Passage shown:
__________

Deployment / QA Team
Sage Bionetworks does not have separate operations, QA, and development teams. Instead, we have have a cross functional team where engineers contribute to all these areas, following the principles of the DevOps movement.
Role Rotations
At any given time we will have two team members who take on the role of constituting the deployment team. In 2013 Xa will serve as a permanent member of the deployment team. Every week one additional person will rotate onto the team to assist with deployment team roles according to the 2013 Deployment Team Rotation. During the rotation, the high level responsibilities of the deployment team are:
- To keep production systems stable for end users is the highest priority
- To be highly interruptable to deal with issues with the live production service. Team members will be the first line of defense in responding to issues with production systems. The team has the (still metaphorical) pager.
- To manage the logistics of creating release branches, updating production and staging environments, and managing automated and manual QA and testing of the production and staging systems
- To identify issues making deployment and operations of Synapse difficult, and create Jira issues as appropriate - default assign build / test / stack builder issues to Xa.
- To ensure deployment and operational documentation is up to date in the wiki. This includes keeping activities that touch the production environment accurate in the Platform AWS Log.
- Proposal New in 2013: To create a summary of issues resolved in a stack moving to staging (e.g. list of closed JIRAs emailed to platform) and validate fixes to those issues.
- Proposal New in 2013: To create release notes for a stack moving to production and send summary to end users of significant new fixes.
It is not the responsibility of the team to make non-critical changes to the deployment process or environment, anymore than it is their responsibility to fix any bugs or make any feature improvements they uncover as part of their work. Instead, the team should open Jira issues for any non-critical issues and assign the appropriate engineer to address as part of their "normal" development work. These issues will be triaged and managed like any other work items in our queue. Deployment Team members will continue to work on their normal issue queue, although it's understood they will be subjected to decreased productivity as a results of fulfilling their deployment team role.
Team Activities
In general, the release team should try to work as a pair, particularly on any task which touches the production system. Also, any time one of the two team members is new activities should be performed as a pair.
Monday Staff Meeting (10AM, M1-C103)
Our Monday staff meeting is designed to be operationally focused. Prior to the meeting, the deployment team should make a final QA pass over last week's staging environment. At this meeting, we will
- Identify the next rotation in the deployment team role.
- Come to a clear go / no go decision on putting the existing staging stack into production Monday evening.
- Define any issues that need to be resolved before a new release branch of develop can be created Monday evening or Tuesday morning.
- Define the new features / bug fixes moving to staging and production so that we can prepare communications to our end users.
If you're on the deployment team, make sure you are clear on these items before the meeting ends!

__________

Data:
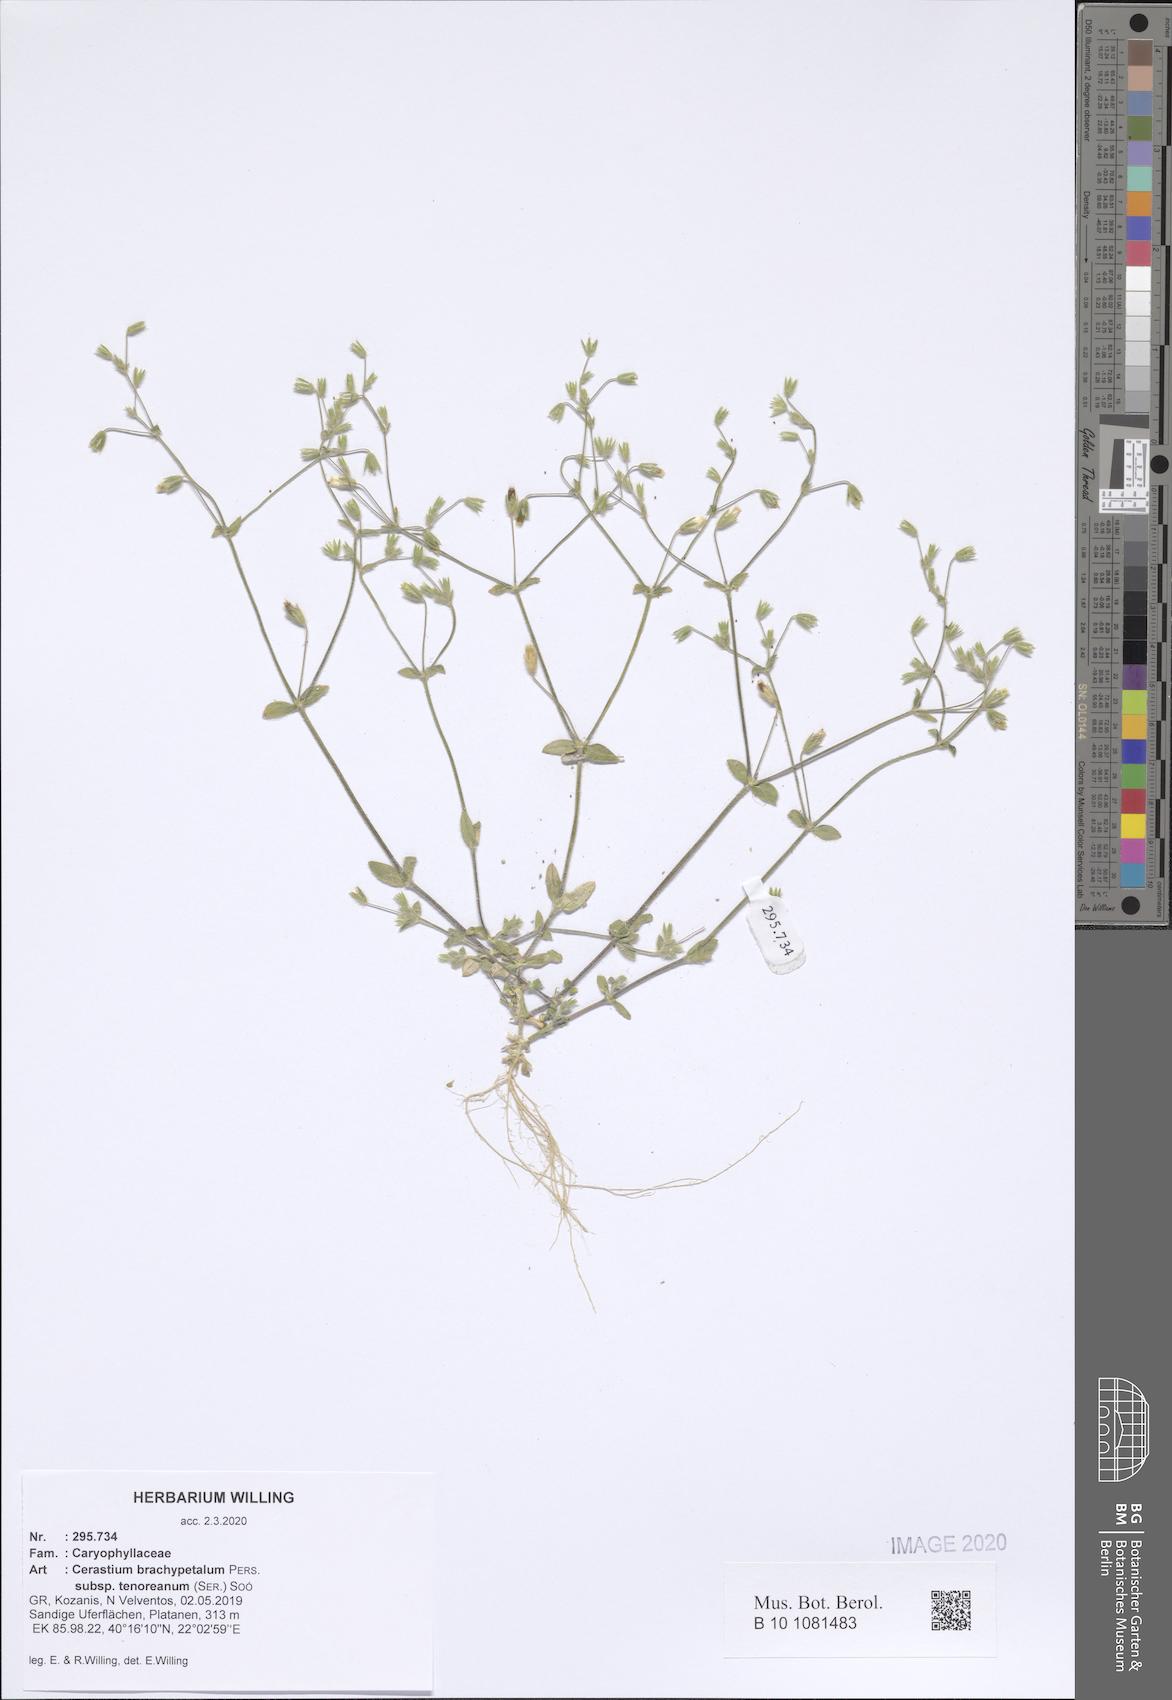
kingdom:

__________

Work to do:
1 – According to the deployment team page, when and where does the Monday staff meeting take place?
2 – What four things does the deployment team page say will be done at the Monday staff meeting? List them all.
3 – Pick up the deployment team page after its last sentence and keep writing.

Answers for this exercise:
1 – At 10AM in M1-C103.

2 –
- Identify the next rotation in the deployment team role.
- Come to a clear go / no go decision on putting the existing staging stack into production Monday evening.
- Define any issues that need to be resolved before a new release branch of develop can be created Monday evening or Tuesday morning.
- Define the new features / bug fixes moving to staging and production so that we can prepare communications to our end users.

3 –
Monday Evening
We want to minimize the impact of upgrades on users by doing them outside normal business hours, and at the beginning of the week when there is plenty of time to respond to issues.
- Cut over CNAMES to put last week's staging environment into production
- Smoke test again on public CNAMES
- Send out email to synapse-users announcing new functionality available on production, and expected tomorrow for staging
- Decommission old production stack, leave data intact.
Tuesday Morning
These activities should be done first thing Tuesday morning (or Monday evening if preferred):
- Create a new release branch off of orgin - develop. This will be used to put code changes from last week's Standard Release Cycle into staging.
- Send an email to platform announcing that orgin - develop is open for this week's work.
- Ensure we have an automated build of the new release branch working
- Create the initial tagged release candidates for staging on the master branch as release 1.n.0. (See our Git Branching Model).
- Build a new staging environment.
- Deploy the new staging release.
- Run the smoke test and any other automated tests that require the full environment to execute
- Do some QA on staging, focusing on work done in the previous week. The goal here is to identify issues and log in Jira, with recommendations of when the issues should be addressed.
- Switch the staging CNAMES over to make this stack the live staging stack. Send email announcing it's availability to platform + any interested end users (not full synapse-users, how should we manage this?)
In general, developers should think of themselves as operations and QA personal for a day while building up the new staging stack.
These are the step-by-step instructions for doing the above: Staging Deployment, Step by Step
Rest of Week
- Respond to issues on production as appropriate. Top priority is to ensure best experience possible for end users as issues arise.
- Manage the release of patches to staging and production as appropriate. Note, the deployment team is responsible for accepting pull requests into the release branch that are destined for patch releases.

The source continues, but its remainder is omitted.